In explaining the decision, AMC Chief Executive Adam Aron touted the improved box-office results in the fiscal second quarter.

Just a few months ago, the industry was collectively wringing its hands over the poor performance in the first quarter, including underwhelming showings from films such as Disney’s troubled live-action “Snow White” and a general lack of blockbusters.

The bleak first quarter at the box office took a toll on AMC’s earnings, which the chain reported last week.

The company reported revenue of $862.5 million, down 9.3% from the $951.4 million it logged during the first quarter of 2024. Net loss for the first quarter was $202.1 million, compared with a loss of $163.5 million during the previous year. AMC also reported lower attendance for the first quarter with 41,903 admissions, a decrease of 10.1% from the same time period a year ago.

Aron cautioned in a statement at the time that the first-quarter domestic box office was “a distorting anomaly” and that anyone trying to draw conclusions about the movie theater business from those results was “likely to be mistaken.”

So far this spring, films like Warner Bros. Pictures’ “A Minecraft Movie” and Ryan Coogler’s “Sinners” have jolted the box office back to life.

And with several new movies on the horizon, including Disney’s live-action “Lilo & Stitch” and the Tom Cruise-led “Mission: Impossible — The Final Reckoning,” analysts and theaters feel optimistic about the potential box office trajectory.

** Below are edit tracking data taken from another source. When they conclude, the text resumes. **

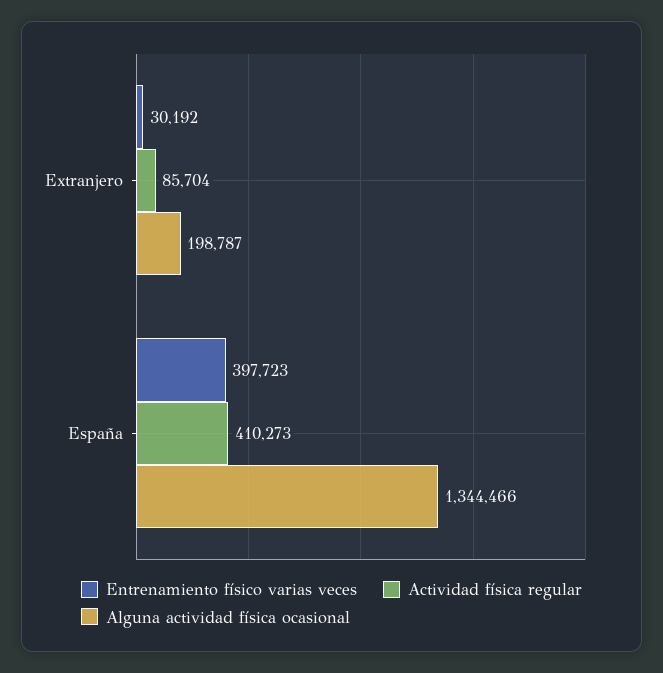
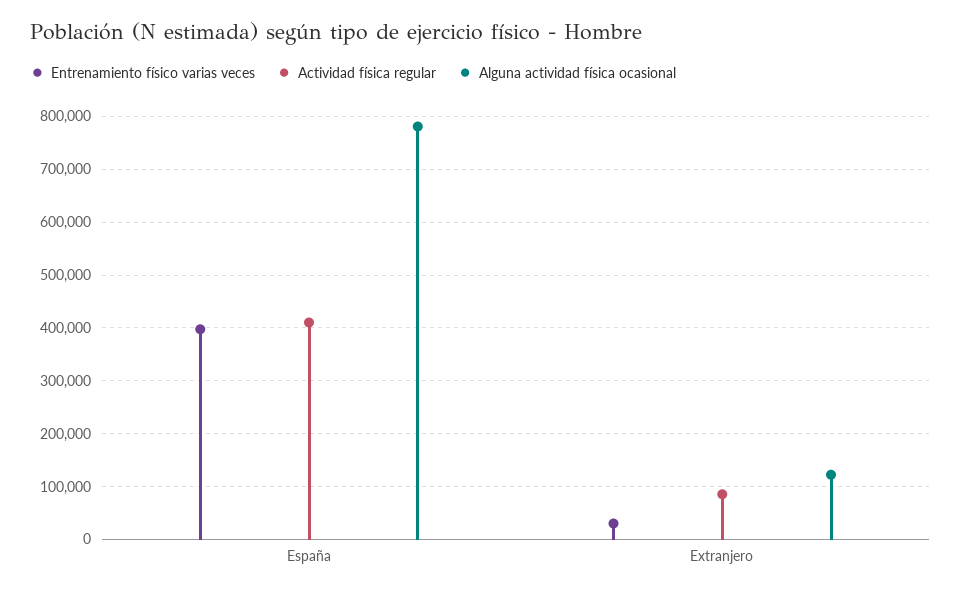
  {
    "Entrenamiento físico varias veces": {
      "Extranjero": 30192,
      "España": 397723
    },
    "Actividad física regular": {
      "Extranjero": 85704,
      "España": 410273
    },
    "Alguna actividad física ocasional": {
-     "Extranjero": 198787,
+     "Extranjero": 120000,
-     "España": 1344466
+     "España": 780000
    }
  }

As of last weekend, the year’s box-office grosses are up 16% compared with the same time period last year, according to Comscore.

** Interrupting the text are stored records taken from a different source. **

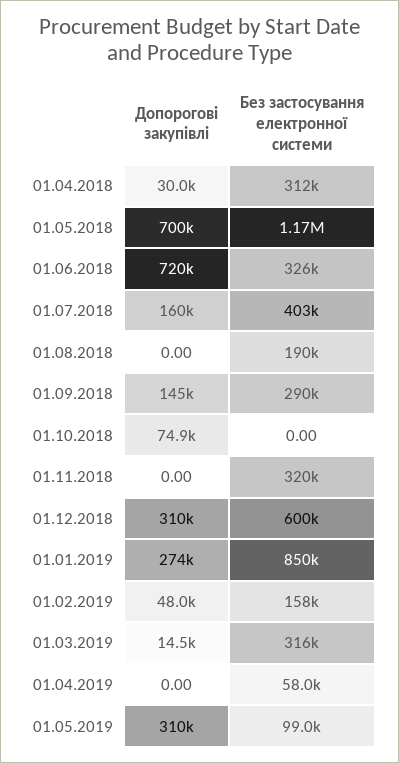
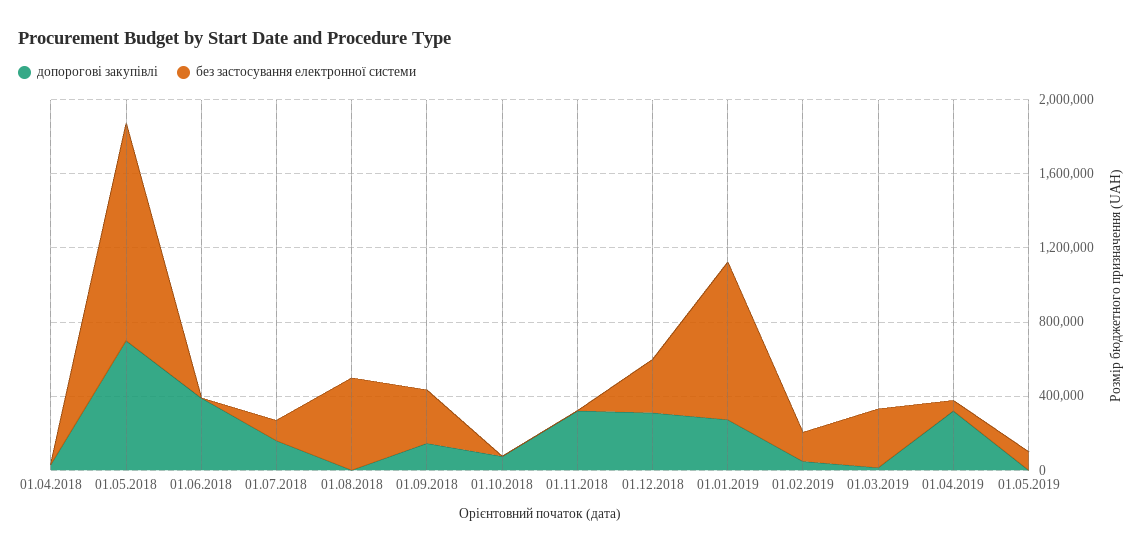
  {
    "Допорогові закупівлі": {
      "01.04.2018": 30000,
      "01.05.2018": 700000,
-     "01.06.2018": 720000,
+     "01.06.2018": 400000,
      "01.07.2018": 160000,
      "01.08.2018": 0,
      "01.09.2018": 145000,
      "01.10.2018": 74900,
-     "01.11.2018": 0,
+     "01.11.2018": 300000,
      "01.12.2018": 310000,
      "01.01.2019": 274000,
      "01.02.2019": 48000,
      "01.03.2019": 14500,
-     "01.04.2019": 0,
+     "01.04.2019": 300000,
-     "01.05.2019": 310000
+     "01.05.2019": 0
    },
    "Без застосування електронної системи": {
-     "01.04.2018": 312000,
+     "01.04.2018": 0,
      "01.05.2018": 1170000,
-     "01.06.2018": 326000,
+     "01.06.2018": 0,
-     "01.07.2018": 403000,
+     "01.07.2018": 100000,
-     "01.08.2018": 190000,
+     "01.08.2018": 500000,
      "01.09.2018": 290000,
      "01.10.2018": 0,
-     "01.11.2018": 320000,
+     "01.11.2018": 0,
-     "01.12.2018": 600000,
+     "01.12.2018": 300000,
      "01.01.2019": 850000,
      "01.02.2019": 158000,
      "01.03.2019": 316000,
      "01.04.2019": 58000,
      "01.05.2019": 99000
    }
  }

“Realistically, we could not afford to have made this change to our ticket pricing strategy until the box office showed true signs of sustained recovery,” Aron said in a statement. “But in April and now in May, the box office has been booming, and the remainder of 2025 appears poised to continue that upward box office trend.”

Already, Tuesdays have emerged as the biggest non-weekend moviegoing day, said Paul Dergarabedian, senior media analyst at Comscore. Adding another lower-priced day to the mix could help drive attendance, increase concession sales and expose audiences to trailers for new films, he said.

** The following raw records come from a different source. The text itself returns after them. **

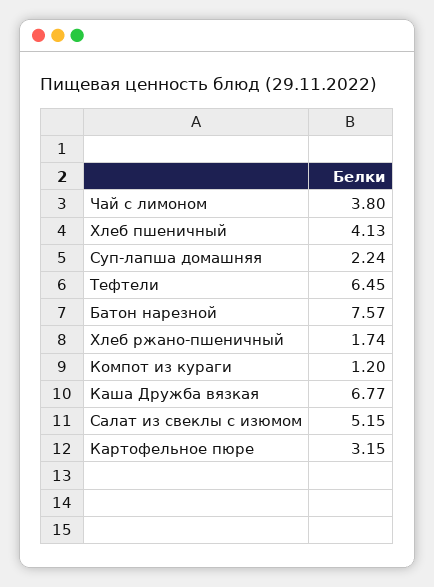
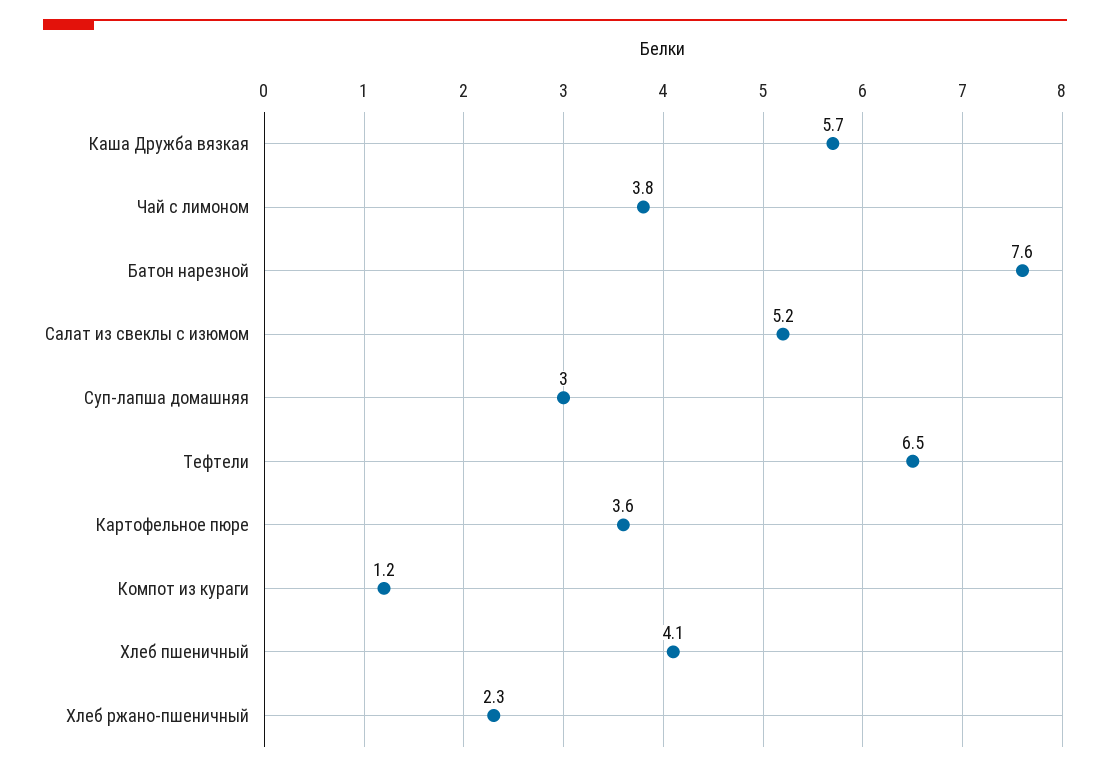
  {
    "Чай с лимоном": 3.8,
    "Хлеб пшеничный": 4.13,
-   "Суп-лапша домашняя": 2.24,
+   "Суп-лапша домашняя": 3,
    "Тефтели": 6.45,
    "Батон нарезной": 7.57,
-   "Хлеб ржано-пшеничный": 1.74,
+   "Хлеб ржано-пшеничный": 2.3,
    "Компот из кураги": 1.2,
-   "Каша Дружба вязкая": 6.77,
+   "Каша Дружба вязкая": 5.7,
    "Салат из свеклы с изюмом": 5.15,
-   "Картофельное пюре": 3.15
+   "Картофельное пюре": 3.6
  }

“When consumers feel like they’re getting something more, the loyalty developed there is very important,” Dergarabedian said. “Having one of the bigger chains commit to this is a big deal.”

The initiative will likely be a test to whether it cannibalizes higher-priced attendance on other days, Reese said.

“Overall, I think it’s a strong strategy with a lot of really good content available over the summer to get people who wouldn’t otherwise go to the movies to come back to the movie theater,” she said. “Either way, it gets attention, it gets far more people onto their loyalty programs that they can communicate with directly, it opens their eyes to AMC’s paid subscription program.”

Dynamic ticket pricing, similar to hotels and concerts, has long been discussed as a potential attendance booster but hasn’t been fully embraced for movies.

Nonetheless, AMC has experimented with different kinds of discounts. The company a couple years ago introduced modestly lower-priced tickets for less in-demand front row seats, but later backed away from the idea.